Stock indices closed at record high on Tuesday as the Reserve Bank of India (RBI) kept the policy rates unchanged and also succeeded in convincing the market participants that it may not hike the rates in the near-term.
The benchmark Bombay Stock Exchange (BSE) 30-share Sensitive Index (Sensex) closed at 22446.44 with a gain of 60.17 points or 0.27 per cent.
The rally was led by information technology stocks (up1.65 per cent) followed by consumer durables and oil and gas (1.09 per cent).
On the National Stock Exchange, the 50-share Nifty gained 16.85 points to close at 6721.05.
“The steady narrowing of trade deficit over the year has shrunk the current account deficit (CAD) to 0.9 per cent of GDP in third quarter of 2013-14. For the year as a whole, the CAD is expected to be about 2 per cent of GDP versus 4.8 per cent last year. This puts India into a relatively comfortable position compared to other emerging market peers given the uncertain external environment,” said Varun Goel, Head PMS, Karvy Stock Broking Ltd.
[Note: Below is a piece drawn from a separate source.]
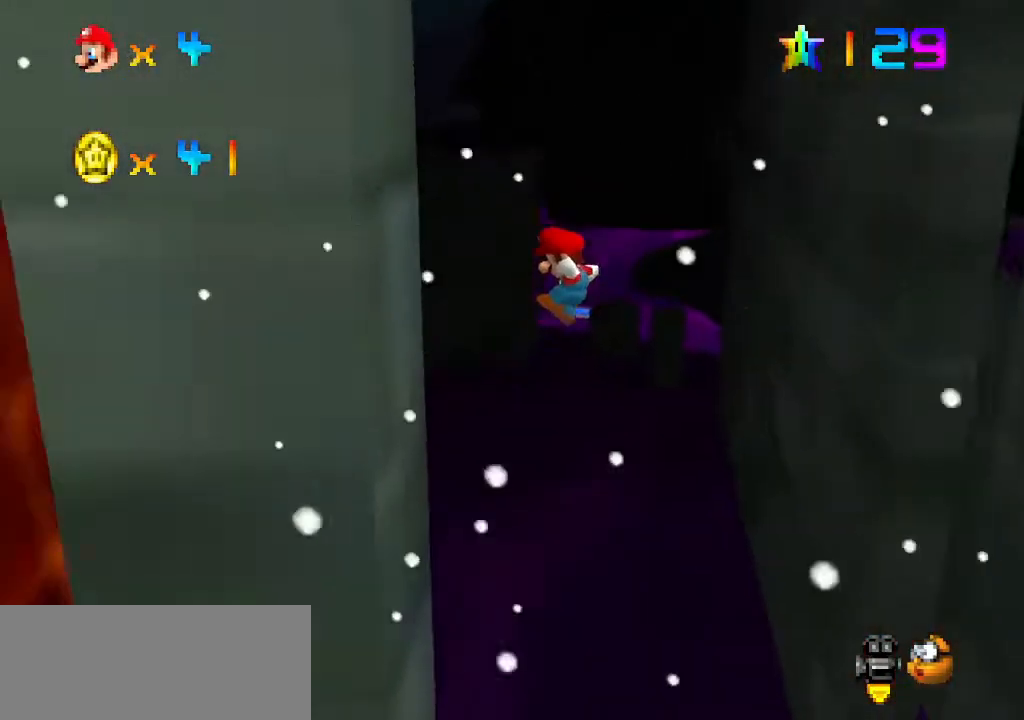
{"buttons": ["A"], "left_stick": "right", "events": [[33, "C_DOWN", "up"], [133, "A", "up"], [267, "DPAD_LEFT", "down"], [267, "left_stick", "center"], [300, "A", "down"], [300, "DPAD_LEFT", "up"], [333, "left_stick", "right"]]}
“In the backdrop of the Urjit Patel committee report, markets were at best expecting a status quo on rates with a slim probability of repo rate hike…….I believe that the primary respite is expected from further moderation in food prices and further policy tightening is not anticipated. In case the trajectory for inflation decelerates as expected, the RBI is likely to gradually ease policy stance,” said Dinesh Thakkar Chairman & Managing Director, Angel Broking.